▶ **WHAT YOU WILL DO**
Locate every line in the data below that contains the word "them", and copy each of those lines in full.

▶ **EXERCISE INPUT**
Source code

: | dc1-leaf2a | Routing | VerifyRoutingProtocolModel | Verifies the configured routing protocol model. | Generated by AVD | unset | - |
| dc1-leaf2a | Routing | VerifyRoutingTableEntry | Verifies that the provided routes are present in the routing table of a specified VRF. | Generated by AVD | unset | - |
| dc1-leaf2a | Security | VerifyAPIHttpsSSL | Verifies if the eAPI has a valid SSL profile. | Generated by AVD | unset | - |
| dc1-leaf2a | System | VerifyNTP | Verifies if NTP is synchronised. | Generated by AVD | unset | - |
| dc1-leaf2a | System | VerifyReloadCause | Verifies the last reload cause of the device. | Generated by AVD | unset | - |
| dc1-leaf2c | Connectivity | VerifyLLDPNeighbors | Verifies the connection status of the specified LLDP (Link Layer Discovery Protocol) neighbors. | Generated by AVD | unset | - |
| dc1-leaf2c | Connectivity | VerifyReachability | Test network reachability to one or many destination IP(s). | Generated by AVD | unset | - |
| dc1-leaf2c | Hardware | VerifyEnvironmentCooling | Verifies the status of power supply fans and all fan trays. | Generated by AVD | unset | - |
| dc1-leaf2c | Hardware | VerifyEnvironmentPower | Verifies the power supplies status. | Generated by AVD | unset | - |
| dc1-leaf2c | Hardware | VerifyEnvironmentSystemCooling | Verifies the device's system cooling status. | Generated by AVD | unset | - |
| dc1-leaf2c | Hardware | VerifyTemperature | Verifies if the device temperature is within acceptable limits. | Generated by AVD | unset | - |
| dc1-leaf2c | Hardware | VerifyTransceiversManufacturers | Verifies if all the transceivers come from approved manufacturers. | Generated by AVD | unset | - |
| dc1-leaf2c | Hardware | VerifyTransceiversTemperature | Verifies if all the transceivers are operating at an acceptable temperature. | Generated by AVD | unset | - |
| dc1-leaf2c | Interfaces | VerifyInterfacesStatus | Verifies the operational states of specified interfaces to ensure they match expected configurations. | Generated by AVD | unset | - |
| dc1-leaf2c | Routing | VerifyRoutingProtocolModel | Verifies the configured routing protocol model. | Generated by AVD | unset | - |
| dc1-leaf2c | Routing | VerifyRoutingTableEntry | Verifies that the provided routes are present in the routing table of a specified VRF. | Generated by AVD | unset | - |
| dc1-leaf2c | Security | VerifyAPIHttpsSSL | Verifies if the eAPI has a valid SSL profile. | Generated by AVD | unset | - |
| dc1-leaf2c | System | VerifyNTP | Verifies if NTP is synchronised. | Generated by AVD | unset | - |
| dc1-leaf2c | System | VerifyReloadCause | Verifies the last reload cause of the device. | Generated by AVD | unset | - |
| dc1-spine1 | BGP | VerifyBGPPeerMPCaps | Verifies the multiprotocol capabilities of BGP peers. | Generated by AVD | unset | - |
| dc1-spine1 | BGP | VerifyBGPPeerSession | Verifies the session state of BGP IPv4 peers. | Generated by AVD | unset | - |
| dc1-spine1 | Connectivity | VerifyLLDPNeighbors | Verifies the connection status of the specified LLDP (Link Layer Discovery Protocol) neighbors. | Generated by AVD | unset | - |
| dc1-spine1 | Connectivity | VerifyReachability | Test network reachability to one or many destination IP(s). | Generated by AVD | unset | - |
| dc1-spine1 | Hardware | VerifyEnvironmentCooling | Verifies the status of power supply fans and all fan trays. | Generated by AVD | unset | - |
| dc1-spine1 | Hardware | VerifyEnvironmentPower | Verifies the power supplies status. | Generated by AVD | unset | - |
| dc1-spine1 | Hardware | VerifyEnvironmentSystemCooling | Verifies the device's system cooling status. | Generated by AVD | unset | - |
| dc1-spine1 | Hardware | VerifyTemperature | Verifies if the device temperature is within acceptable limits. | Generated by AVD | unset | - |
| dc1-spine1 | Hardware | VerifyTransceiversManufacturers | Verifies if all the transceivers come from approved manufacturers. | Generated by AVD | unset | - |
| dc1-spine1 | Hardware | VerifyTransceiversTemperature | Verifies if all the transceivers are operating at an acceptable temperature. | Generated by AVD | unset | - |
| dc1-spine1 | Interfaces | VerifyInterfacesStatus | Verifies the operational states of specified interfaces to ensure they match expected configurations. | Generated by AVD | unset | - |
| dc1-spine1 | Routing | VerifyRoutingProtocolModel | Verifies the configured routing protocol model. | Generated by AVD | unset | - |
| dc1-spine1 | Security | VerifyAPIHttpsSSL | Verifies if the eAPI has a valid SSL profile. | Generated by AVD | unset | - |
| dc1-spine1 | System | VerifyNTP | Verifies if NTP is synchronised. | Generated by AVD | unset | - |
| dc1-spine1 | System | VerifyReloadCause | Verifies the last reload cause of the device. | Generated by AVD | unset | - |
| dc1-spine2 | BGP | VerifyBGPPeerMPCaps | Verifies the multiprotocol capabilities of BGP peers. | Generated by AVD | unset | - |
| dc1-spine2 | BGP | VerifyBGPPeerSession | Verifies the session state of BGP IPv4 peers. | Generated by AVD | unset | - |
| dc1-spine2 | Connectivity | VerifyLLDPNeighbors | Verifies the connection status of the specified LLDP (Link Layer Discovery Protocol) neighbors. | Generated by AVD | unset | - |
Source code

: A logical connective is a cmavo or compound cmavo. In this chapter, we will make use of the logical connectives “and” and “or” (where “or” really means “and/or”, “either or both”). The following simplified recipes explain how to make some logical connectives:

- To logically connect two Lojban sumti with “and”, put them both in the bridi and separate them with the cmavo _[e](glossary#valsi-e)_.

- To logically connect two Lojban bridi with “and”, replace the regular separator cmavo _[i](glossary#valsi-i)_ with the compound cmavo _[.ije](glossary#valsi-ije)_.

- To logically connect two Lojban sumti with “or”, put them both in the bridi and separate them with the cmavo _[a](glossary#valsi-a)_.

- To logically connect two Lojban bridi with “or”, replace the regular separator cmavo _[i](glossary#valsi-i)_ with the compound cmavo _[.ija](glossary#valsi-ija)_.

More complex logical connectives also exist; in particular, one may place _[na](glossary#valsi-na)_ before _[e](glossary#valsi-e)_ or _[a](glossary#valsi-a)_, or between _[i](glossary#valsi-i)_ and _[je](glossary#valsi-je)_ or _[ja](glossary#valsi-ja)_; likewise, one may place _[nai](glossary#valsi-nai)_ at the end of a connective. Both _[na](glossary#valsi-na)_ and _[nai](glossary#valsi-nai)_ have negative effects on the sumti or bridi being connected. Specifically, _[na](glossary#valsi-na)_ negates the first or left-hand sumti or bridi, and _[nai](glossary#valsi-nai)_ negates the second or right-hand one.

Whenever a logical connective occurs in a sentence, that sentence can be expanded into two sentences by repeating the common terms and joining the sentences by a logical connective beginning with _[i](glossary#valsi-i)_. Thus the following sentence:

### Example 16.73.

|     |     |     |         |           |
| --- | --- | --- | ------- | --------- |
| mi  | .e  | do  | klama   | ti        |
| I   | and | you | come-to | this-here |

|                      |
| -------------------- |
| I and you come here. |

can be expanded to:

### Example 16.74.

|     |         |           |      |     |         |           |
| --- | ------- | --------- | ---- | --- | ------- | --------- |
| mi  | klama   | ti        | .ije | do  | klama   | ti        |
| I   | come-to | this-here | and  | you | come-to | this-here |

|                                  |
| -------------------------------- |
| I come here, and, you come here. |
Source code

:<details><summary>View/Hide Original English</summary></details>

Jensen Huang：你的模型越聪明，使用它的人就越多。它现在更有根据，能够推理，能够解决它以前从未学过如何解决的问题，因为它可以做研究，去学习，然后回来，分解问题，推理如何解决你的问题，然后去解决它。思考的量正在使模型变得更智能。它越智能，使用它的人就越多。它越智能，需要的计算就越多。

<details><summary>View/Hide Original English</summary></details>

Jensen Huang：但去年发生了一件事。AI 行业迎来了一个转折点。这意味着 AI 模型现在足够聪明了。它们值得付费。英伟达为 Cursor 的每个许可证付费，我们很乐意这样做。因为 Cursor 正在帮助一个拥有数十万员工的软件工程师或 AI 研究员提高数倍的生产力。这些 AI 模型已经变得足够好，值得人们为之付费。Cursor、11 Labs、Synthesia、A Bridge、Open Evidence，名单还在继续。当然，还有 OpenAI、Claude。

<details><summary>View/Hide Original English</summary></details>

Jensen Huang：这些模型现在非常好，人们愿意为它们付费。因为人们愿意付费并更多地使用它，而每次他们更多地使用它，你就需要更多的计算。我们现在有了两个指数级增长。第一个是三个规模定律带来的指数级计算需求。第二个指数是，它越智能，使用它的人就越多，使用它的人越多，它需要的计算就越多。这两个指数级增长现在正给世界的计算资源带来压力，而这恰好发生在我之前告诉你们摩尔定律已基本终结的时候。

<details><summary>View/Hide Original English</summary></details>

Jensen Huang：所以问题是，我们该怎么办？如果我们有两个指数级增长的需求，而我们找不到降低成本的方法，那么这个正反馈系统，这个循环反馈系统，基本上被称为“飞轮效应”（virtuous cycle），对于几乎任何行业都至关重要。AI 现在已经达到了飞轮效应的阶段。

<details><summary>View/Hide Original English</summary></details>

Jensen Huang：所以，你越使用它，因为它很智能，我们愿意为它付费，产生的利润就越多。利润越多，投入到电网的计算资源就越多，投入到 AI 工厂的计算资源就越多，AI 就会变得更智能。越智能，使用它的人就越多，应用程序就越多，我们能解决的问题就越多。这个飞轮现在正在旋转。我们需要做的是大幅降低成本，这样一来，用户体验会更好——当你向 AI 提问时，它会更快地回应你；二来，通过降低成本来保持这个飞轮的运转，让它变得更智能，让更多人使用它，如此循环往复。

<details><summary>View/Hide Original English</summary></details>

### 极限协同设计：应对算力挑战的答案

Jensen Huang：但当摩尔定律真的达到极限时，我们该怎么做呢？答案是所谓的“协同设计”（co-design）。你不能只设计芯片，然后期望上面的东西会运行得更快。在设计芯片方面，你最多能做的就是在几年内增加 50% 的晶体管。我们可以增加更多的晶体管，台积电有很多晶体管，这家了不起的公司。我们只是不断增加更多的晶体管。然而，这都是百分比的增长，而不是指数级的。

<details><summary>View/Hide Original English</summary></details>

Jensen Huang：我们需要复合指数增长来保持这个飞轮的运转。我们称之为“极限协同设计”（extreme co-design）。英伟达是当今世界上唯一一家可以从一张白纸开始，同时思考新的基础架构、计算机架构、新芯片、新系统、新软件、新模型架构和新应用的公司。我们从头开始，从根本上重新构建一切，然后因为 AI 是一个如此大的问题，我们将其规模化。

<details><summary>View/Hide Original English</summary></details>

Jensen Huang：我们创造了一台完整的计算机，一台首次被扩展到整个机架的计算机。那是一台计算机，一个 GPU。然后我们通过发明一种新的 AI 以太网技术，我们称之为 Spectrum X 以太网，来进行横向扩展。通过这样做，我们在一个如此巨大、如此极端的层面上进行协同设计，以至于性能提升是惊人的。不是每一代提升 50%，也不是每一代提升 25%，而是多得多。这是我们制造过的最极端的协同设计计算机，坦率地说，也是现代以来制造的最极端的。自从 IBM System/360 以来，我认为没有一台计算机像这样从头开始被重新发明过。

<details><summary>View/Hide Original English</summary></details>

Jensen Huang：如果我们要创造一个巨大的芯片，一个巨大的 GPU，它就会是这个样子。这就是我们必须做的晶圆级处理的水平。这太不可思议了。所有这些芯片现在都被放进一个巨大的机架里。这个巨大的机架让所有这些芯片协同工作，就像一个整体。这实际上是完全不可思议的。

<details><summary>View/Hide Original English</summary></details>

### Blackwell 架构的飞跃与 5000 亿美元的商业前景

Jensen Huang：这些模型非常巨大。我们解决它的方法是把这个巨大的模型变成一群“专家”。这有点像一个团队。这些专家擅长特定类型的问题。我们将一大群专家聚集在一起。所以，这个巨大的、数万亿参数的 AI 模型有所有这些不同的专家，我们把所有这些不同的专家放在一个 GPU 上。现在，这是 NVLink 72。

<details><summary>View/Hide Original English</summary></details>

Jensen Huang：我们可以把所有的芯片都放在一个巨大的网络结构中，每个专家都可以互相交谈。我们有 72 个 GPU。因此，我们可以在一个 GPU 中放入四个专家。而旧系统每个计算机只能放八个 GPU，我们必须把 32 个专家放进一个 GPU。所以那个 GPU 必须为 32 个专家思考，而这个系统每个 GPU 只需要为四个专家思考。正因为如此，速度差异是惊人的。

▶ **SOLUTION FOR THIS TASK**
- To logically connect two Lojban sumti with “and”, put them both in the bridi and separate them with the cmavo _[e](glossary#valsi-e)_.
- To logically connect two Lojban sumti with “or”, put them both in the bridi and separate them with the cmavo _[a](glossary#valsi-a)_.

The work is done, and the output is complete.